AFPS Nord Pas-de-Calais CSPP

   


 

[Que faire après le retrait de Gaza? Yossi Beilin et Yasser Abed Rabbo, de
l'Initiative de Genève, pensent comme Mahmoud Abbas qu'il faut passer très
vite à la phase des négociations sur un règlement final. Gershon Baskin
plaide, lui, pour une période d'intérim qui, pense-t-il, pourrait permettre
aux parties de panser leurs plaies et de rapprocher leurs positions]

http://www.jpost.com/servlet/Satellite?pagename=JPost/JPArticle/ShowFull&cid
=1110165541168&p=1006953079865

Jerusalem Post, 7 mars 2005

Le jour d'après le retrait de Gaza
Par Gershon Baskin (1)

Trad. : Gérard pour La Paix Maintenant


En supposant que le Premier ministre Ariel Sharon réussisse à passer
l'épreuve du vote du budget la semaine prochaine, le plan de désengagement
devrait se dérouler comme prévu. Il est temps aujourd'hui de réfléchir à ce
qui s'ensuivra.

Les scénarios d'après désengagement sont à l'étude. Les options sont
nombreuses, et faire coïncider les intérêts stratégiques avec des
orientations stratégiques possibles n'est pas chose facile.

Sur le plan de la politique intérieure, il est probable que l'histoire
d'amour entre le Likoud et les travaillistes va virer à l'aigre. Le Parti
travailliste va éprouver le besoin de trouver une identité différente de
celle d'un Likoud post-désengagement. Dans la perspective de nouvelles
élections, le conflit entre Sharon et Netanyahou va s'enflammer, ce qui
pourrait conduire à une telle recomposition du paysage politique qu'il
deviendrait quasiment méconnaissable, avec l'émergence de nouvelles
coalitions et de nouvelles alliances.

 Sur le plan international, les pressions pour en revenir à la Feuille de
route vont augmenter, une fois que le désengagement sera accompli, et ces
pressions seront exercées essentiellement sur Israël. Si les Palestiniens
remplissent leurs obligations définies par la Feuille de route dans le
domaine de la sécurité et des réformes économiques et politiques, Israël se
verra requis de remplir les siennes concernant le gel de la colonisation, le
démantèlement des avant-postes et un retrait sur les positions de décembre
2000.

Le président Bush évite d'exercer une pression sur Israël jusqu'à ce que le
désengagement de Gaza soit effectif ; mais alors, la communauté
internationale, emmenée par les Etats-Unis, dira probablement que la Phase 2
de la Feuille de route devrait commencer à être mise en ¦uvre.

◇ ◇ ◇ ◇ ◇ ◇ ◇

Recopiez le passage de l'article sur l'après-retrait de Gaza allant de « Les scénarios d'après » jusqu'à « de nouvelles alliances. » inclus, en remplaçant « s'enflammer » par « s'envenimer ».

(Entrées de données enregistrées)
◇ ◇ ◇ ◇ ◇ ◇ ◇

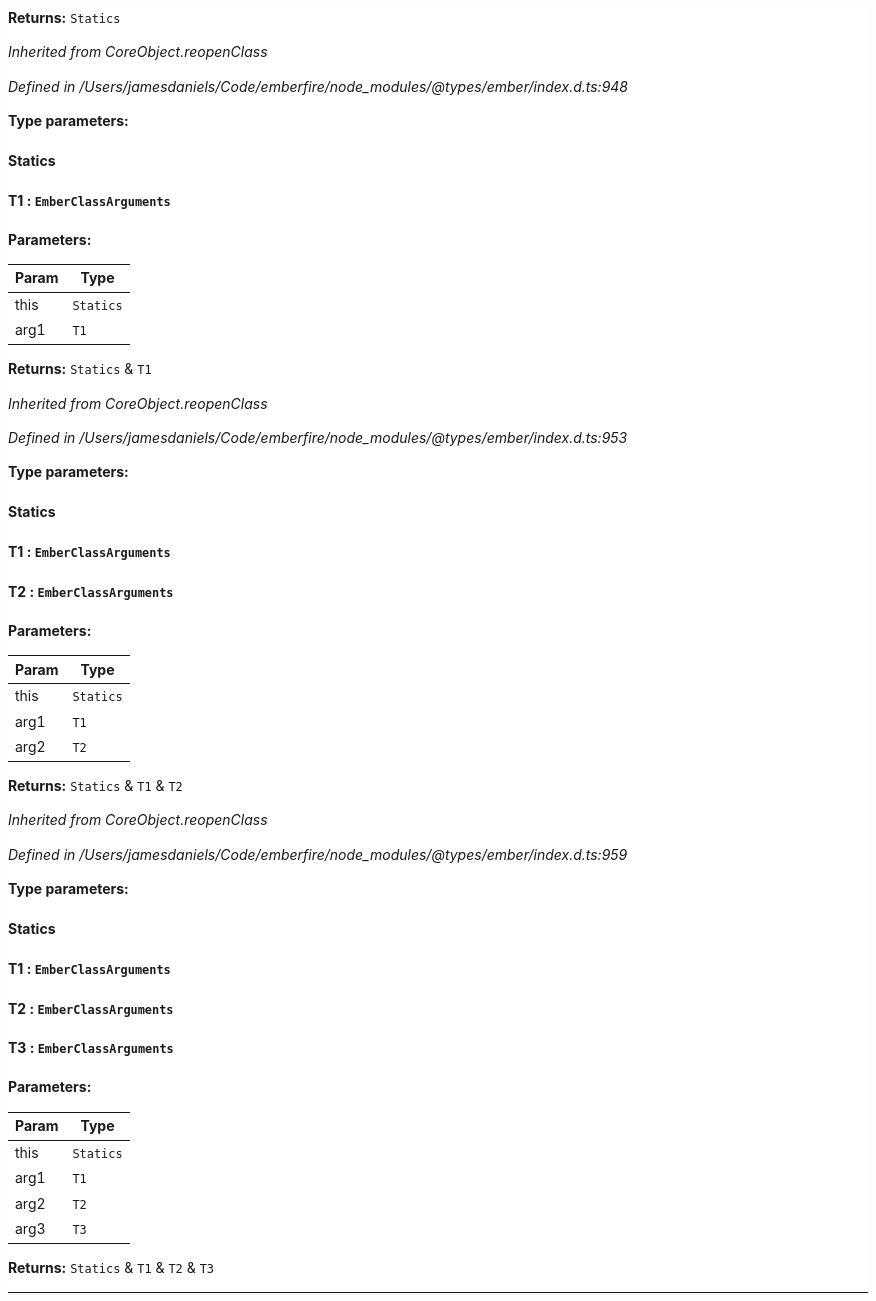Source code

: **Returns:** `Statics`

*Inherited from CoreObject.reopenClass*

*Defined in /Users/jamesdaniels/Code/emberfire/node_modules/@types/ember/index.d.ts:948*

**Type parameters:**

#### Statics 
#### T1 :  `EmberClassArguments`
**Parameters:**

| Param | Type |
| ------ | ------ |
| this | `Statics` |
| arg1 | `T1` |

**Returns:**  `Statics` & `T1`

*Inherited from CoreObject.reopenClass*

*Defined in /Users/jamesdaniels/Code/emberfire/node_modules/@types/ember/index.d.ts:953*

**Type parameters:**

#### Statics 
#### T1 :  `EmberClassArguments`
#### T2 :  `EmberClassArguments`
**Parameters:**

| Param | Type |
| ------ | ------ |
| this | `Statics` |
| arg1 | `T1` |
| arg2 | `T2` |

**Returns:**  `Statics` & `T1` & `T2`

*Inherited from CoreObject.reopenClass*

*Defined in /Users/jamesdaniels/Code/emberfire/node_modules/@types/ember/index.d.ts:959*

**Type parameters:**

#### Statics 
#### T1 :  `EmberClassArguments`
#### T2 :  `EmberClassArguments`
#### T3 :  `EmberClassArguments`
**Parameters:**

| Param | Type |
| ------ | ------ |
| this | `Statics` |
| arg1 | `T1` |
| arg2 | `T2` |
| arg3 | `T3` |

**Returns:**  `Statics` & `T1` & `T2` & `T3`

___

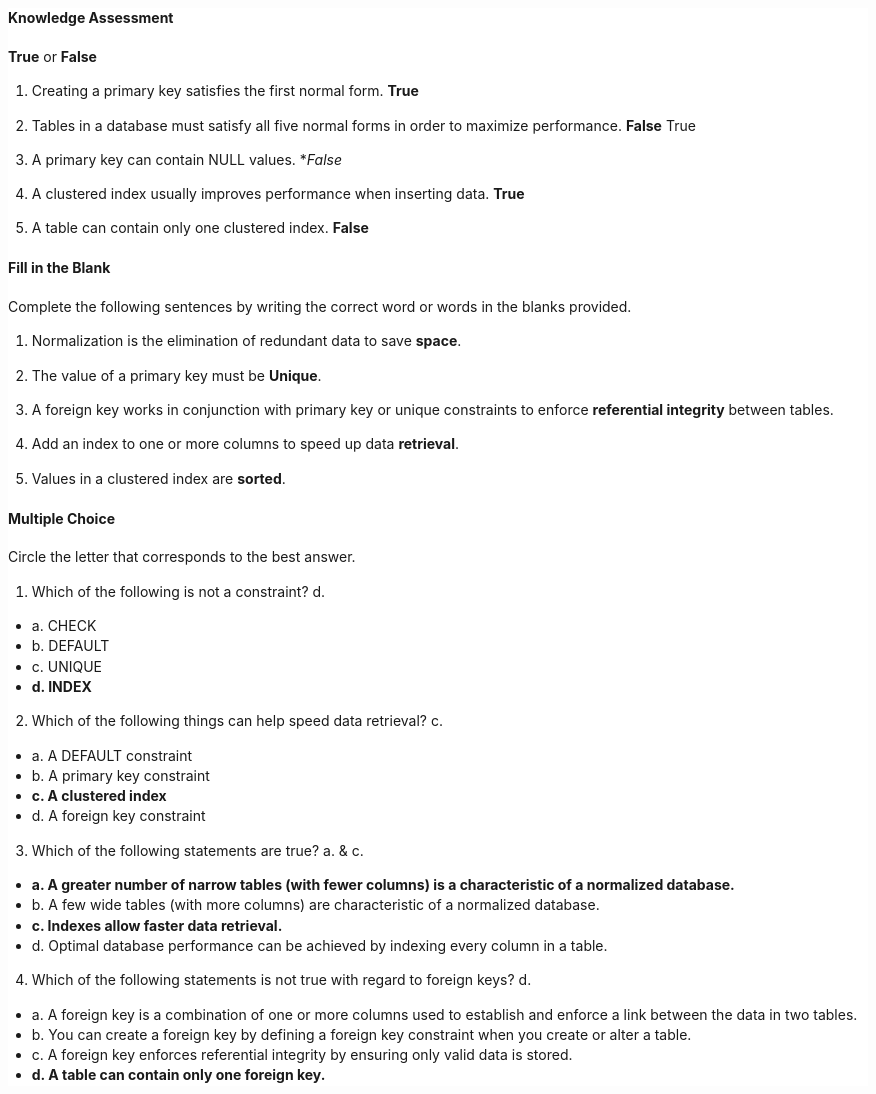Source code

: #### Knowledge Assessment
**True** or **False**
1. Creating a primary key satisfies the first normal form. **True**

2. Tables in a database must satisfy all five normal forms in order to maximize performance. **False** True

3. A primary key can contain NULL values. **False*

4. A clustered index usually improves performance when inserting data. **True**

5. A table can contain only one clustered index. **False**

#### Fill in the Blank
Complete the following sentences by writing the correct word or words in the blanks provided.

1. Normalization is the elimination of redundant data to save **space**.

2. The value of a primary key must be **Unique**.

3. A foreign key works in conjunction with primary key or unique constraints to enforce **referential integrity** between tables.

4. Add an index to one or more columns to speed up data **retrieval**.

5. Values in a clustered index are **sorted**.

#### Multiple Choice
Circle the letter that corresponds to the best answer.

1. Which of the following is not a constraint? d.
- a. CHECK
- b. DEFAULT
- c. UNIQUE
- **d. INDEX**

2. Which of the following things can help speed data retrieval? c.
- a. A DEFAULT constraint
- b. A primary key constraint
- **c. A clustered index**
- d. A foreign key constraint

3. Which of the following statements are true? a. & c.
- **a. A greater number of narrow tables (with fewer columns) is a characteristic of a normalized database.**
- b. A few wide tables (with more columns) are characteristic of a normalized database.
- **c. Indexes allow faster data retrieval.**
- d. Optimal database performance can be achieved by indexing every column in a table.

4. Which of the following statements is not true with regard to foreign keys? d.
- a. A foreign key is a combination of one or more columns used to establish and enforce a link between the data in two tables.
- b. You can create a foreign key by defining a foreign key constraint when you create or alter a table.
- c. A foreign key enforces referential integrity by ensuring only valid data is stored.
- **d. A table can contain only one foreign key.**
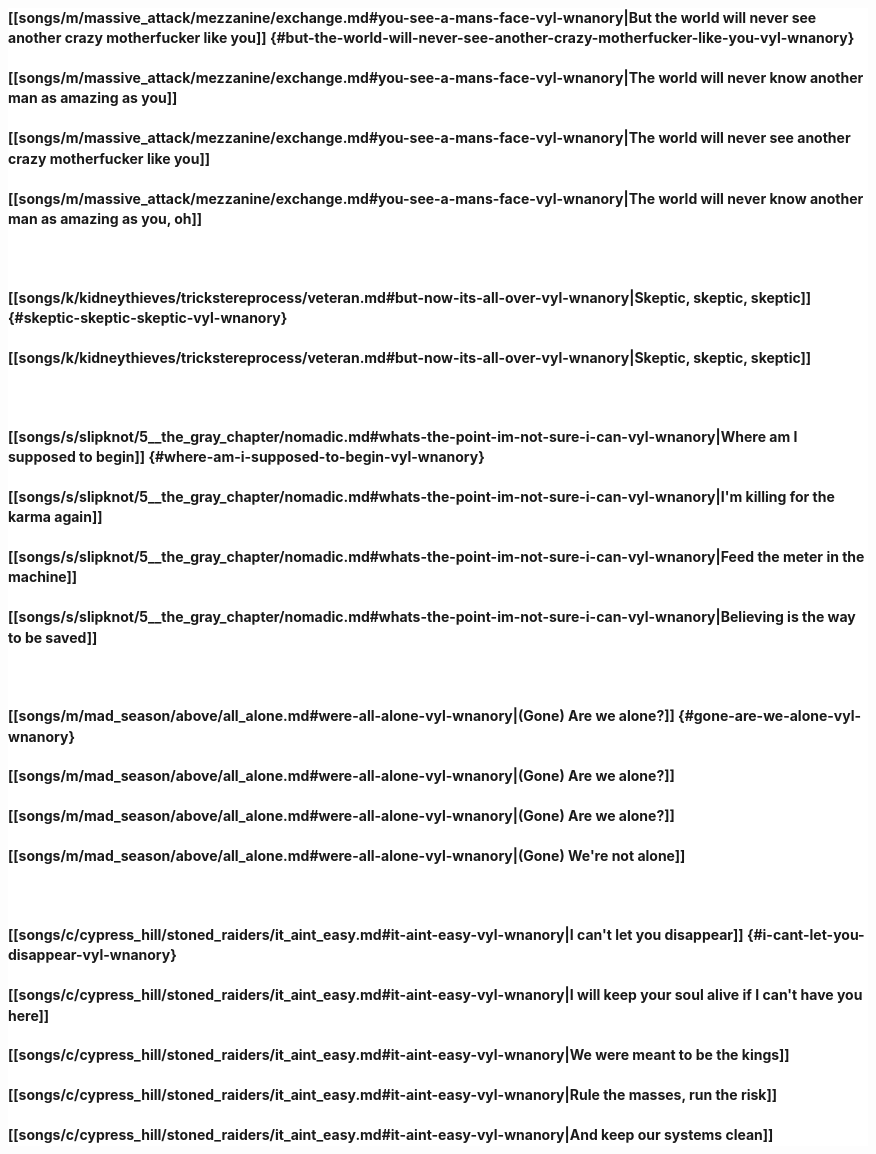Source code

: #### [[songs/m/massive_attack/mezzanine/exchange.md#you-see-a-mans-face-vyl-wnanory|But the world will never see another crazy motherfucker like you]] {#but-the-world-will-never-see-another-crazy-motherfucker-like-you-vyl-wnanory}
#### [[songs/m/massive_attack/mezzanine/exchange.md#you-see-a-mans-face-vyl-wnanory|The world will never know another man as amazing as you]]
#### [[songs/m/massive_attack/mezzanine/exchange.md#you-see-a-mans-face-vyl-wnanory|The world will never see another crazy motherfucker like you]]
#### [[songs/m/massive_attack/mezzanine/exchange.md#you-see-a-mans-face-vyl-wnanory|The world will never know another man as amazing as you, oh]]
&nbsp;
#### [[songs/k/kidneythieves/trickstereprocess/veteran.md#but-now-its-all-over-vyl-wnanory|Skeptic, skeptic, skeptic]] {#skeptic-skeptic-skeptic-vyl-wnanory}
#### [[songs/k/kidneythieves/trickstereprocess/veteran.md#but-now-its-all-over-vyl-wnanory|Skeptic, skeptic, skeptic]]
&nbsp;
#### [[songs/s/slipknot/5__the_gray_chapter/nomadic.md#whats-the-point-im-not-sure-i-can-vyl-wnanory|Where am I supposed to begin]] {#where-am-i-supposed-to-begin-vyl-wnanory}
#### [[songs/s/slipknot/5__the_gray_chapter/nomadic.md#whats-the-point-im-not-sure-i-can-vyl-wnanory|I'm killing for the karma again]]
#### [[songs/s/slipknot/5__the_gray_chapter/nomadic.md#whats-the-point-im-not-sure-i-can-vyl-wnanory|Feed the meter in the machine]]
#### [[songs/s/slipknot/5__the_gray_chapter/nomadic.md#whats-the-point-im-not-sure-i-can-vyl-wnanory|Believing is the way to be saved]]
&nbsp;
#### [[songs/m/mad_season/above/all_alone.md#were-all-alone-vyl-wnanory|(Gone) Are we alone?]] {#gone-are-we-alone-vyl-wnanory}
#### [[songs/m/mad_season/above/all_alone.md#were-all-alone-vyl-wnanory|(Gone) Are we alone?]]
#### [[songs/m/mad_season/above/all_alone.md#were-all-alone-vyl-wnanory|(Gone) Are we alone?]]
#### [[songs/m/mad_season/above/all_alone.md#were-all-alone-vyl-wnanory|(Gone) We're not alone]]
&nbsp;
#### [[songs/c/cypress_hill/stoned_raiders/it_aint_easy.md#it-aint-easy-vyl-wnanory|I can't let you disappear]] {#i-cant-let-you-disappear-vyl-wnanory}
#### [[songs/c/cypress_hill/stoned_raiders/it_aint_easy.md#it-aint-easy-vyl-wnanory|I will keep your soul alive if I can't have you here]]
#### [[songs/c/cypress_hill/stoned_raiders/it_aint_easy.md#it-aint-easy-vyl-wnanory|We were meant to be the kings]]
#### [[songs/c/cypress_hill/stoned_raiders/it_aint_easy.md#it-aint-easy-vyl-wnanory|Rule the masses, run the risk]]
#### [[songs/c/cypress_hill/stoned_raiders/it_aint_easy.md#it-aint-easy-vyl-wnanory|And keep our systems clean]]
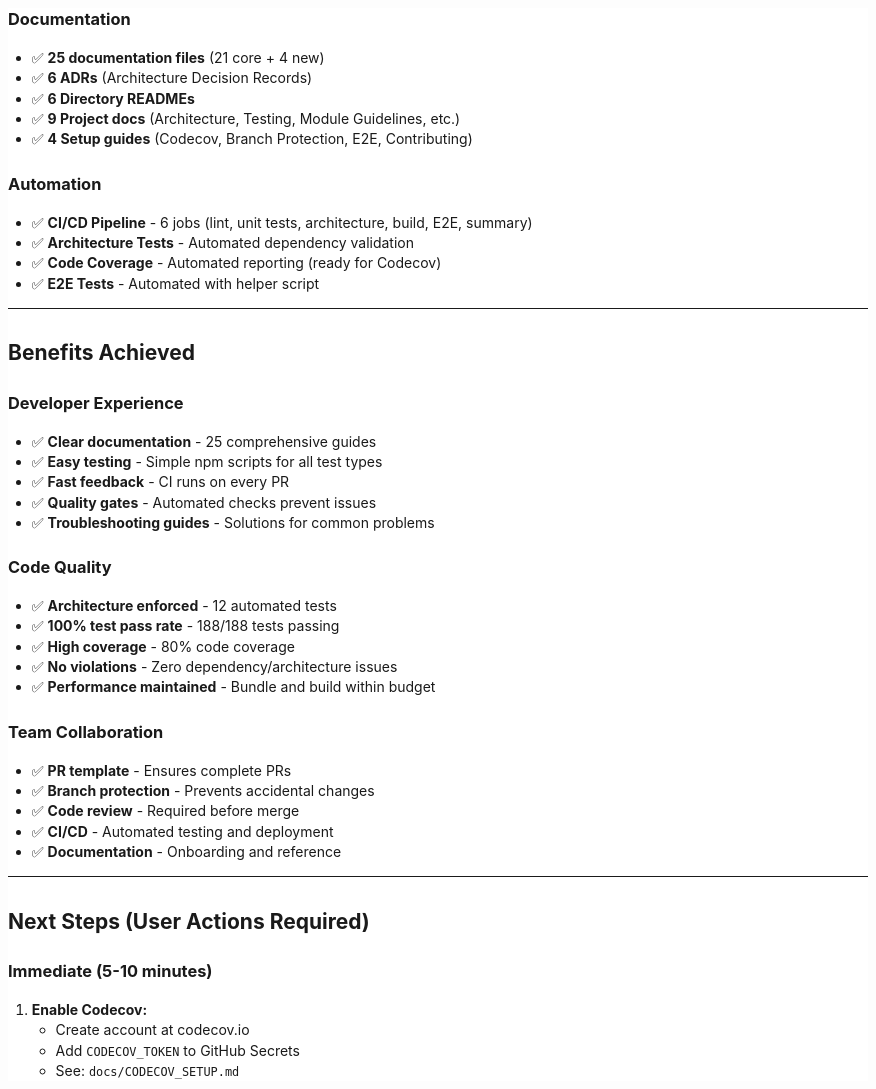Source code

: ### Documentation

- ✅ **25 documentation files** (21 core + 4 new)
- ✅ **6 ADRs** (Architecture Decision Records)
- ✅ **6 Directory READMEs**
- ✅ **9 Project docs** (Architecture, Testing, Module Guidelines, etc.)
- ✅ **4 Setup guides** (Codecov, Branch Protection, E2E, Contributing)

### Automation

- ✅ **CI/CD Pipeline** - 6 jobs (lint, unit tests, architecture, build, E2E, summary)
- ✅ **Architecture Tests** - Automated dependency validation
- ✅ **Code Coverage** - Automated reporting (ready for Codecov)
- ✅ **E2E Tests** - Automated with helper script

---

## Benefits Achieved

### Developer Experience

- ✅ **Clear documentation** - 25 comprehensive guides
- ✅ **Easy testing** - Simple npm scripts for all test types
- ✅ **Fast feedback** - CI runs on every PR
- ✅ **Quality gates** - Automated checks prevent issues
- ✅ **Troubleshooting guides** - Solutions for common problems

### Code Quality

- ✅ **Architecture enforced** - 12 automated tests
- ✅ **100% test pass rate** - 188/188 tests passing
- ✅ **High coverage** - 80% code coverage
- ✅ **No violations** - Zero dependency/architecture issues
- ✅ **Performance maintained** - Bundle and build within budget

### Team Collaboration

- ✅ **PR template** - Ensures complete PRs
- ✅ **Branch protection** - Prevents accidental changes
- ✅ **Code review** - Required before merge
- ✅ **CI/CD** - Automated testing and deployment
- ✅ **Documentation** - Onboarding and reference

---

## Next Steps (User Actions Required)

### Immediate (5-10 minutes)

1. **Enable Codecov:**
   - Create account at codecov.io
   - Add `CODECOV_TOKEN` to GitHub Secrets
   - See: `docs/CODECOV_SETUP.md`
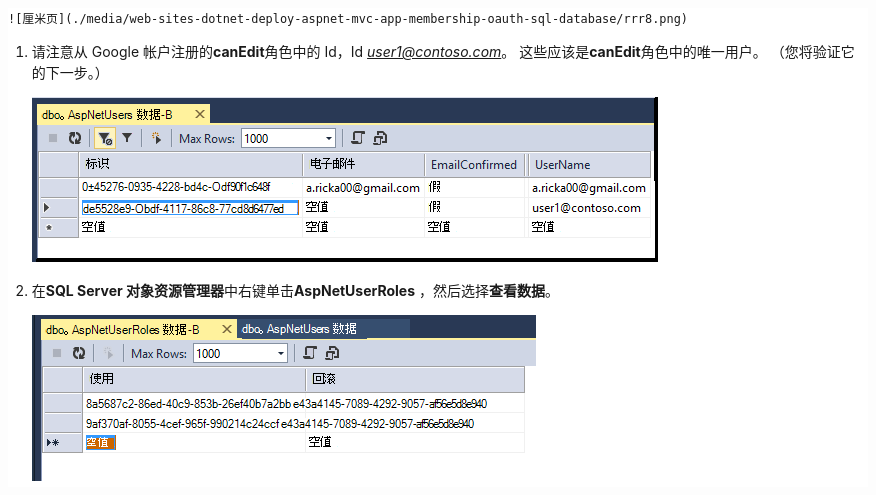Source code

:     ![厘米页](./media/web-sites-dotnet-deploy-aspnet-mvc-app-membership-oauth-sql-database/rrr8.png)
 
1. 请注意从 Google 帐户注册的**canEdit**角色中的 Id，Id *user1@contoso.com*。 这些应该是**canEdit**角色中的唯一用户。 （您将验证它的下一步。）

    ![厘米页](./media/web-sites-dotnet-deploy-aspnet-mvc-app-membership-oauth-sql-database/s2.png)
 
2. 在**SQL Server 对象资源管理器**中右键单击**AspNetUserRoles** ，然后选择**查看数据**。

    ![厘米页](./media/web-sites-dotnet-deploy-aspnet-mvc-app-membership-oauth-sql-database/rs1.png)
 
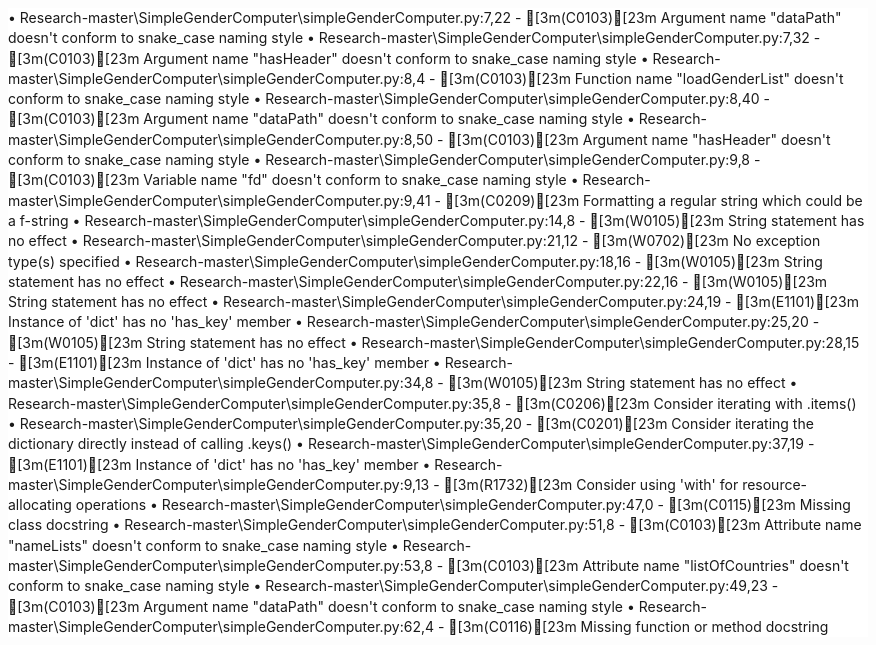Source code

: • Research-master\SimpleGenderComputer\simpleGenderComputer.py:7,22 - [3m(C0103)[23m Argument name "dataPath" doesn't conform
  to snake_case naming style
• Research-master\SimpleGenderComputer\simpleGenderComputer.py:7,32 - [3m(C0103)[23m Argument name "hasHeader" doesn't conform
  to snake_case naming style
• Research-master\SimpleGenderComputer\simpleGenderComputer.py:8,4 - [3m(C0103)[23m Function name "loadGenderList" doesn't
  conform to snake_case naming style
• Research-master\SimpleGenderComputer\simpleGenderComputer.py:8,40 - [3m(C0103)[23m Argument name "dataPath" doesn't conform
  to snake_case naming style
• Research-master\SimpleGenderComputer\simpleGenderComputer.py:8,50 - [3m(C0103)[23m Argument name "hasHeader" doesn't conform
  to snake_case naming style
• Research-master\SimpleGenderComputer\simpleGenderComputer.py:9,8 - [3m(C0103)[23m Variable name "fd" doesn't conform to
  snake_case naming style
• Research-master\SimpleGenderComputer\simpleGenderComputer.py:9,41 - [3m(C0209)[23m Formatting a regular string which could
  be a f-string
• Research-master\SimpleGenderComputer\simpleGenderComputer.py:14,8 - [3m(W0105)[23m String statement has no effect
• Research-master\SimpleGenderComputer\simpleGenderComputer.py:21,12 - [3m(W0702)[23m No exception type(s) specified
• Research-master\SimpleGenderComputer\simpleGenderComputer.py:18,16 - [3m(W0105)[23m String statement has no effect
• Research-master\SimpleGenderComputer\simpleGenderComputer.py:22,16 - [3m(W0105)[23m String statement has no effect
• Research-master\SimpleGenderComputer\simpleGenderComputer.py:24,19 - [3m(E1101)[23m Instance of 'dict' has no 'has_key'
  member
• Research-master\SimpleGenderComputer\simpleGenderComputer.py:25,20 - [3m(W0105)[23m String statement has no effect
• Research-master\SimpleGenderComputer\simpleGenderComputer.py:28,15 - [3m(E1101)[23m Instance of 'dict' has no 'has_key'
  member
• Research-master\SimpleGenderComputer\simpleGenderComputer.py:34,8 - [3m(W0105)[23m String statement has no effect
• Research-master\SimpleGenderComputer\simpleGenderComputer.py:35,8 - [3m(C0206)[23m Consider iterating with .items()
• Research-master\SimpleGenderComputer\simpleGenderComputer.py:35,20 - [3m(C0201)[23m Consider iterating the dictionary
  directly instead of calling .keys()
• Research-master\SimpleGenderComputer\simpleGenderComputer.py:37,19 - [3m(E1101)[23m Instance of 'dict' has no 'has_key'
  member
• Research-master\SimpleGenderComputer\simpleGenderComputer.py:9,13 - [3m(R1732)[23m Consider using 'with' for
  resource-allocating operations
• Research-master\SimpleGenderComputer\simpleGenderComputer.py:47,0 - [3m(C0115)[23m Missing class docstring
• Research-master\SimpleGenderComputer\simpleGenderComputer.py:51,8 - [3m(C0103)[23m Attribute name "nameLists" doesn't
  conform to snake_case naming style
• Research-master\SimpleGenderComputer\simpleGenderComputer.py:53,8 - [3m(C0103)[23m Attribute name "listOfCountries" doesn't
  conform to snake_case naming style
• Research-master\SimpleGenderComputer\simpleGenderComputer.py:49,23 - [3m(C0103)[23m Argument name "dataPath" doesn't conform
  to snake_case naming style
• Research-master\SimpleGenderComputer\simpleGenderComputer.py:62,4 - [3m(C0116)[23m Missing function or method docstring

◇ ◇ ◇ ◇ ◇ ◇ ◇

Solution proposée
Les scénarios d'après désengagement sont à l'étude. Les options sont
nombreuses, et faire coïncider les intérêts stratégiques avec des
orientations stratégiques possibles n'est pas chose facile.

Sur le plan de la politique intérieure, il est probable que l'histoire
d'amour entre le Likoud et les travaillistes va virer à l'aigre. Le Parti
travailliste va éprouver le besoin de trouver une identité différente de
celle d'un Likoud post-désengagement. Dans la perspective de nouvelles
élections, le conflit entre Sharon et Netanyahou va s'envenimer, ce qui
pourrait conduire à une telle recomposition du paysage politique qu'il
deviendrait quasiment méconnaissable, avec l'émergence de nouvelles
coalitions et de nouvelles alliances.